What would give you the greatest satisfaction, what do you hope for the future of diabetes research?
Dr. Bluestone: There is no reason why type 1diabetes shouldn’t be cured relatively soon. We know the rules, we know what the problems are, we know what we have to deal with and how to deal with it.
What do you think of islet cell transplants, where is it going?
Dr. Bluestone: I am a very big fan of islet transplants. We have a program here we’re very committed to. I think it’s the one way that we know today that we can get people off insulin, and cure them of their disease without a terribly invasive operation, like a pancreas transplant. We can do this. One of the biggest challenges are the immunosuppressive drugs. We need to be able to change them, we need to be able to induce tolerance and that’s what I do, and hope will do successfully. But of course there are great challenges out there as well because there are only about 2,000 to 4,000 pancreases available each year. There are a million people out there with type 1diabetes and if this is going to be a broadly useful technology, we’ve got to come up with a better way of getting islets. That either means we’re going to have to figure out ways to use other animals, like pigs. I’m skeptical it’s going to happen in the near future, or we’re going to have to be able to grow them. Whether we’re allowed to stem cells, whether it be from embryonic or adult stem cells, and learn ways to grow islets so that we can transplant all these people who will need it.
I’m very optimistic about islet transplant. I think, in some ways, it’s already successful, but that success comes at a price, and the price of these drugs. We have to get people off these drugs. But even tomorrow, if I could guarantee we could take you off the drug and you’d be fine, there are few patients we could treat with this therapy. We are challenged now to figure out new sources of islets and how to get enough of them to be able to treat all the patients.

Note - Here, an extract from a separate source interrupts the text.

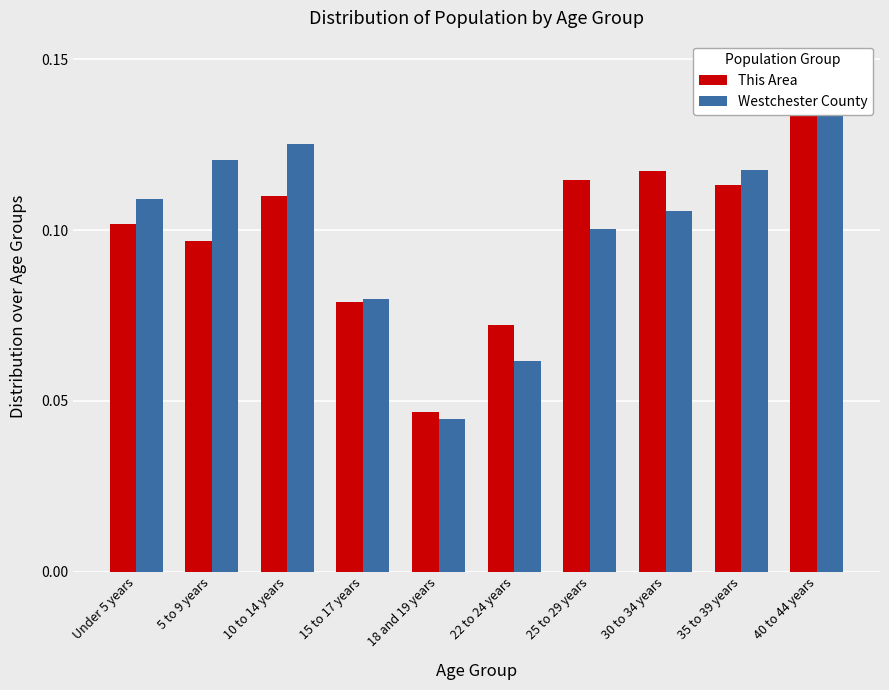

Reading left to right, transcribe all the data shown in this chart.

This Area: 0.1	0.1	0.1	0.1	0.0	0.1	0.1	0.1	0.1	0.1
Westchester County: 0.1	0.1	0.1	0.1	0.0	0.1	0.1	0.1	0.1	0.1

From a patient’s viewpoint, is it worth it for them to go off insulin, get these islet transplants and taking anti-rejection drugs?

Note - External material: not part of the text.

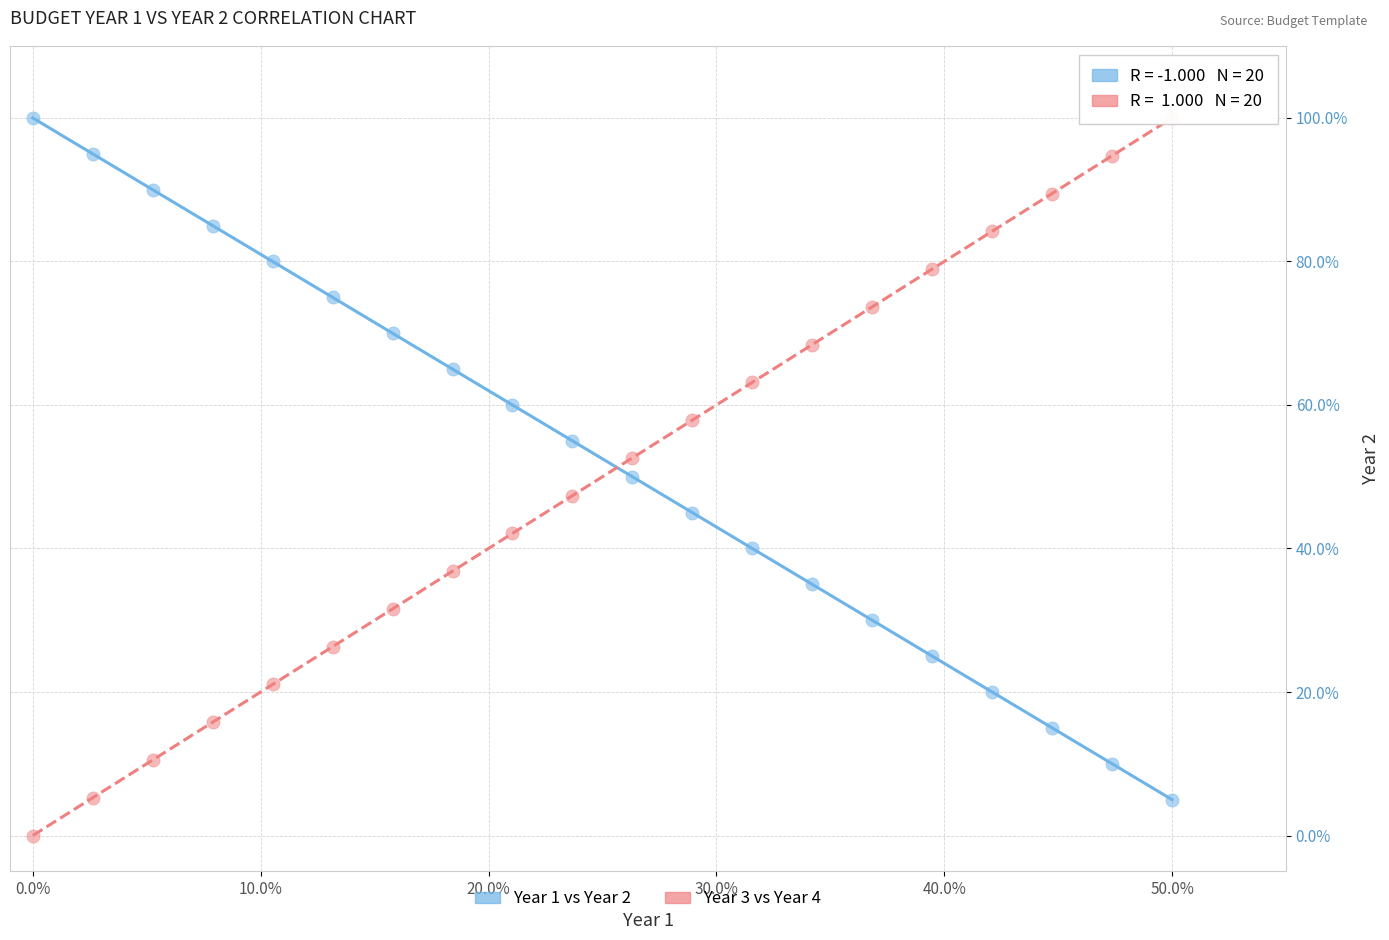

Which series reaches the minimum Y coordinate?

Year 3 vs Year 4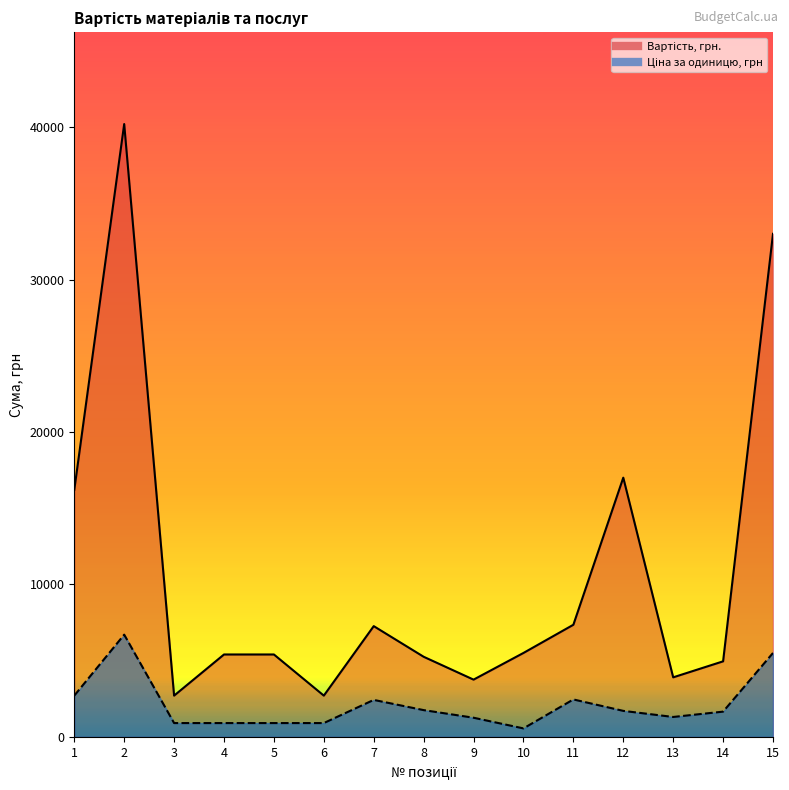

How many lines are shown in the chart?

2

Dr. Bluestone: I’m not a patient, but what I hear is interesting. First of all, I think it’s important to set up that question. We’re not talking about taking shots of insulin versus taking immunosuppressive drugs. Because if that were simply what we were talking about, then to me, the answer is simple. The shots of insulin are much easier and better. What we’re talking about is 20 years from now, the risk of amputation, the risk of blindness, the risk of kidney disease that you would have if you’re stuck taking insulin for the next 20 to 50 years of your life. It’s the immunosuppressive drugs, which have some increase in infection and cancer risk.

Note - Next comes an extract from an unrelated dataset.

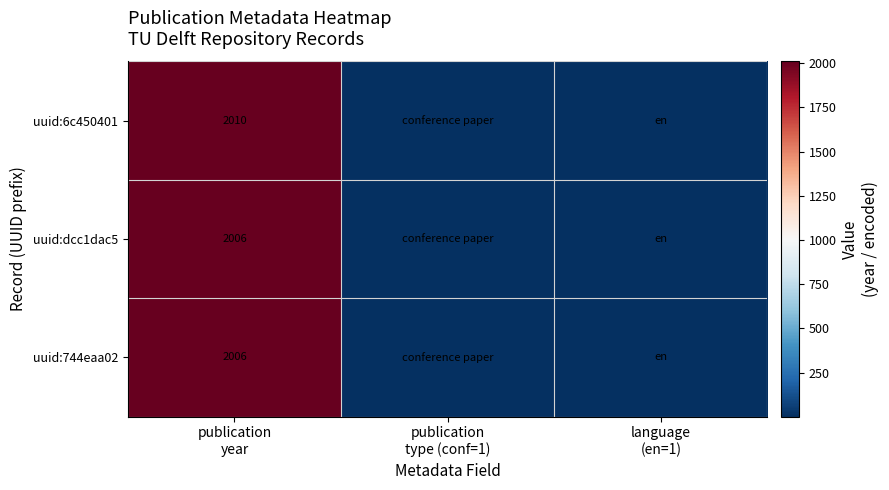

Which category has the highest value across all series?

publication
year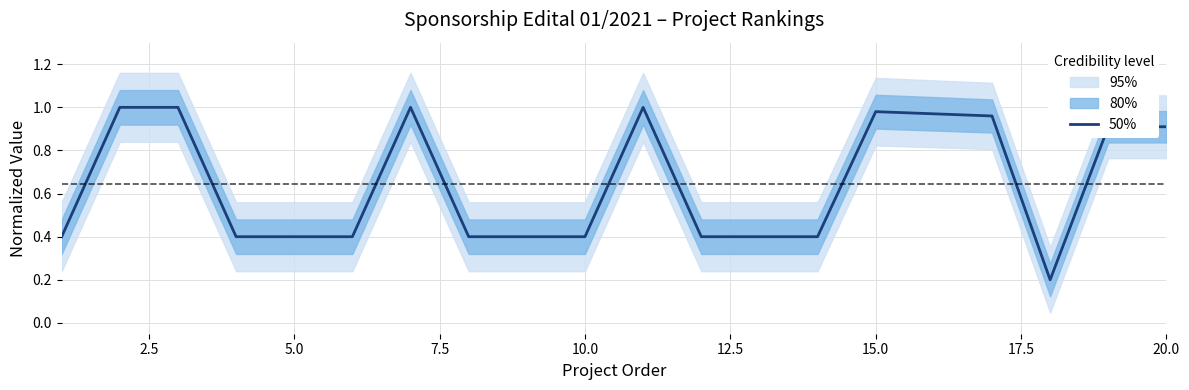

What is the sum of all values?

12.9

But that question is a much more difficult one, because if you could predict with a crystal ball that I was going to get complications from diabetes, I would take an islet transplant tomorrow given the risk of the immunosuppressive drugs. In fact, what’s an interesting ethical challenge right now, is when you give patients these transplants, if we’re thinking of taking them off their drug — that’s what tolerance is going to need, is taking them off their drug. Will a patient want to come off their drugs? The challenge is they may have to go back on insulin if they reject their graft right, or they may stay on the drugs. Most people we’ve talked to would rather stay on the drugs and not go back to insulin. This tells you something about most patients — that they really hate the idea of having to take insulin. They don’t like what it does to their lives, they don’t like their future if the complications come in. So I think right now it’s a difficult choice and hopefully if we get better at this, it will become an easy choice. The transplant and the drugs are much better than staying on insulin.